ECE 537 Speech Processing Fundamentals, Fall 2024

Development of an intuitive understanding of speech processing by the auditory system, in three parts. I): The theory of acoustics of speech production, introductory acoustic phonetics, inhomogeneous transmission line theory (and reflectance), room acoustics, the short-time Fourier Transform (and its inverse), and signal processing of speech (LPC, CELP, VQ). II): Psychoacoustics of speech perception, critical bands, masking (JNDs), and the physiology of the auditory pathway (cochlear modeling). III): Information theory entropy, channel capacity, the confusion matrix, state models, EM algorithms, and Bayesian networks. Presentation of classic papers on speech processing and speech perception by student groups.

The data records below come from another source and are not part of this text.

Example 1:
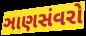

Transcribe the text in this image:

ઞાણસંવરો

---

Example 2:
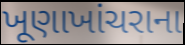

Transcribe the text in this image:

ખૂણાખાંચરાના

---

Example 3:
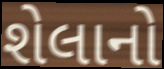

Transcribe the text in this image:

શેલાનો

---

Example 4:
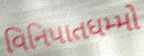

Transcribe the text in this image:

વિનિપાતધમ્મો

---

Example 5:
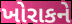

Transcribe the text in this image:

ખોરાકનેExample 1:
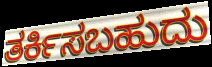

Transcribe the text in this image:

ತರ್ಕಿಸಬಹುದು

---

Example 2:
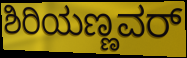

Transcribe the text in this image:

ಶಿರಿಯಣ್ಣವರ್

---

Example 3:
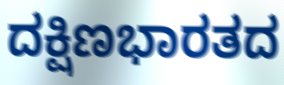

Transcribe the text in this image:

ದಕ್ಷಿಣಭಾರತದ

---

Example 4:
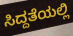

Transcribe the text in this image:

ಸಿದ್ದತೆಯಲ್ಲಿ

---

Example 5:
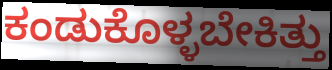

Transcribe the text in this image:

ಕಂಡುಕೊಳ್ಳಬೇಕಿತ್ತುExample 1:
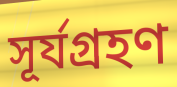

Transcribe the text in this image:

সূর্যগ্রহণ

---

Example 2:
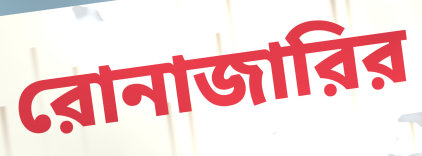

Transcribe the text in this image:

রোনাজারির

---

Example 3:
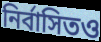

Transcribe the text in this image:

নির্বাসিতও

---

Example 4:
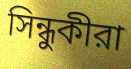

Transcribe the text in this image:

সিন্ধুকীরা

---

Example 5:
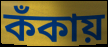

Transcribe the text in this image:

কঁকায়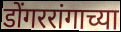
डोंगररांगाच्याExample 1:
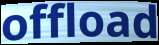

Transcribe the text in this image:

offload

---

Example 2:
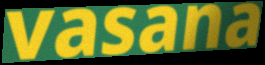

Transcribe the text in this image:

vasana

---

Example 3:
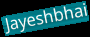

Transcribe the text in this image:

Jayeshbhai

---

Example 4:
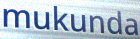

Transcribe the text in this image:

mukunda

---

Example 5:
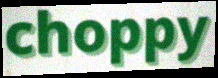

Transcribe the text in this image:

choppy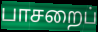
பாசறைப்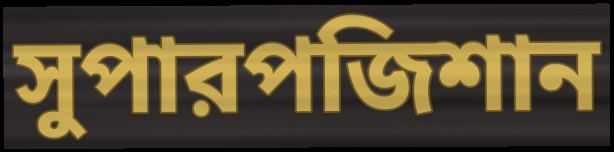
সুপারপজিশান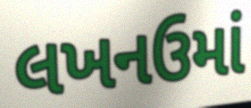
લખનઉમાં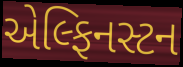
એલ્ફિનસ્ટન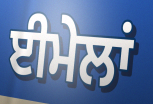
ਈਮੇਲਾਂ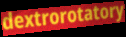
dextrorotatory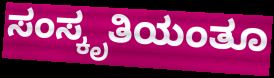
ಸಂಸ್ಕೃತಿಯಂತೂ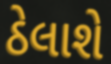
ઠેલાશેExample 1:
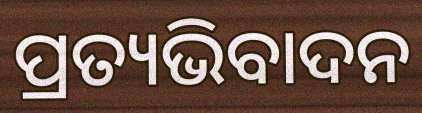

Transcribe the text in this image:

ପ୍ରତ୍ୟଭିବାଦନ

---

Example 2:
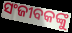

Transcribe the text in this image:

ସଂଜୀବକଙ୍କୁ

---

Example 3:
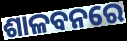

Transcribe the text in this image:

ଶାଳବନରେ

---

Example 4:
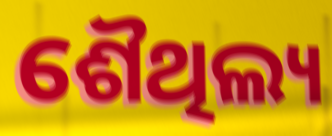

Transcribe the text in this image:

ଶୈଥିଲ୍ୟ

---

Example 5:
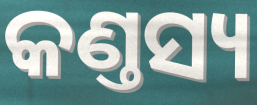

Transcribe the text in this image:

କଣ୍ତସ୍ୟ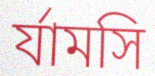
র্যামসিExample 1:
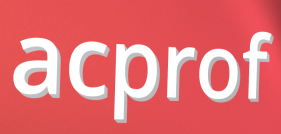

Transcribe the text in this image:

acprof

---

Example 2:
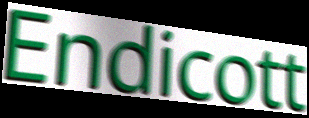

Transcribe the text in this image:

Endicott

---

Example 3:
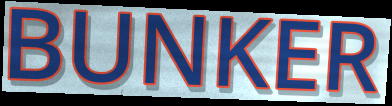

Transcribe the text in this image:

BUNKER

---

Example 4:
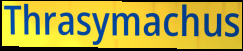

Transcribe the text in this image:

Thrasymachus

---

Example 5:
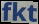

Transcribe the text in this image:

fkt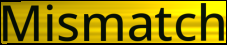
Mismatch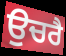
ਉਚਰੈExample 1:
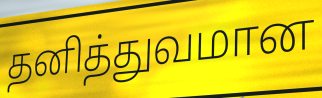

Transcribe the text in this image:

தனித்துவமான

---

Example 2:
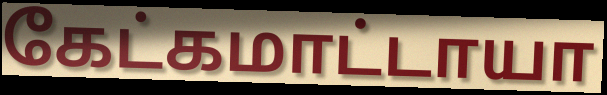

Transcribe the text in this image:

கேட்கமாட்டாயா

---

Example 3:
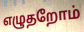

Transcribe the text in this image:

எழுதறோம்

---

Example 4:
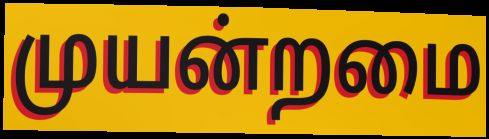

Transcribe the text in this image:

முயன்றமை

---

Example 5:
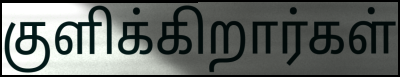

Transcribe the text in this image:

குளிக்கிறார்கள்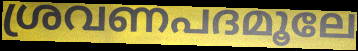
ശ്രവണപദമൂലേ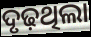
ଦୃଢ଼ଥିଲା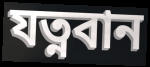
যত্নবান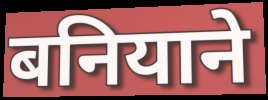
बनियाने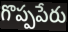
గొప్పపేరు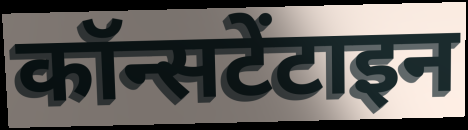
कॉन्सटेंटाइन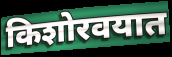
किशोरवयात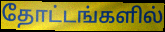
தோட்டங்களில்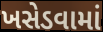
ખસેડવામાં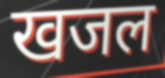
खजल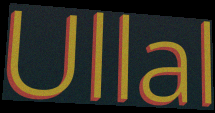
Ullal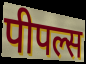
पीपल्स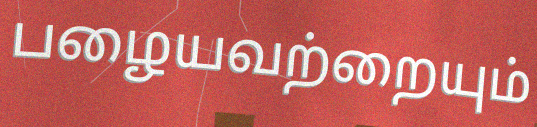
பழையவற்றையும்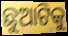
ଛୁଆଟିକୁ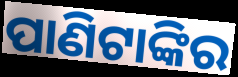
ପାଣିଟାଙ୍କିର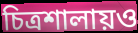
চিত্রশালায়ও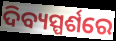
ଦିବ୍ୟସ୍ପର୍ଶରେ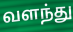
வளந்து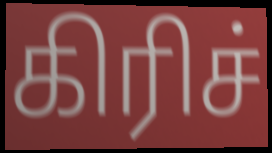
கிரிச்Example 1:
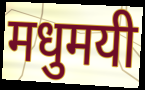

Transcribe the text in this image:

मधुमयी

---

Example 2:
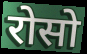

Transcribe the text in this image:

रोसो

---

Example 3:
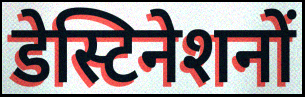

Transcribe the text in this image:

डेस्टिनेशनों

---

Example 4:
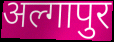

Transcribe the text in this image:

अल्गापुर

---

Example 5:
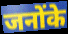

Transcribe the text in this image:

जनोंकेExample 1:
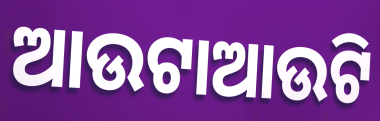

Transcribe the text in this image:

ଆଉଟାଆଉଟି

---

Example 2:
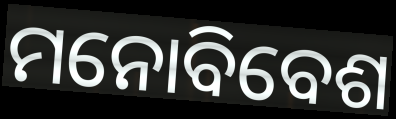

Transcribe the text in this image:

ମନୋବିବେଶ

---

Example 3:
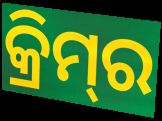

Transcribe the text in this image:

କ୍ରିମ୍‌ର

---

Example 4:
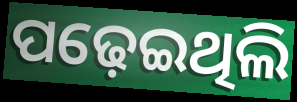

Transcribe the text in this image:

ପଢ଼େଇଥିଲି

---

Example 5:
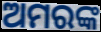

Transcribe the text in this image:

ଅମରଙ୍କ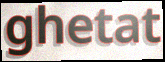
ghetat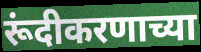
रूंदीकरणाच्याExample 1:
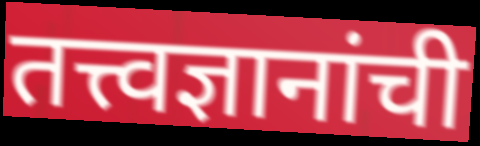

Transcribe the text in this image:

तत्त्वज्ञानांची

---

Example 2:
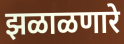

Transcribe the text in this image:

झळाळणारे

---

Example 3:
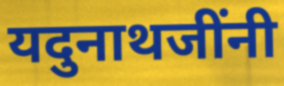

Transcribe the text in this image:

यदुनाथजींनी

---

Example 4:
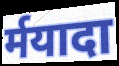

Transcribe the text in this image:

र्मयादा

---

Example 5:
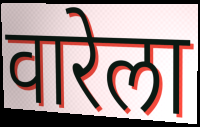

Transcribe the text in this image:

वारेलाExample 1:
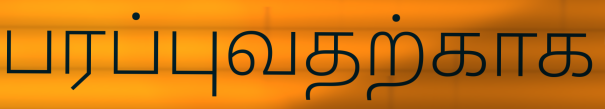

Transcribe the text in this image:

Pre-Requisites: ECE 310, 401, or equivalent; ECE 313, CS 361, STAT 410 or equivalent; PyTorch

Instructor: Mark Hasegawa-Johnson (jhasegaw)

Contents:

On-line Tools

  • CampusWire will be used for on-line question answering. If you need the code to enter this site, send an e-mail to the course instructor.

  • Homework will be submitted weekly, on paper in class, and returned to you one week later.

  • There will be two one-hour midterm exams. They will each contain questions similar in style to the homework questions.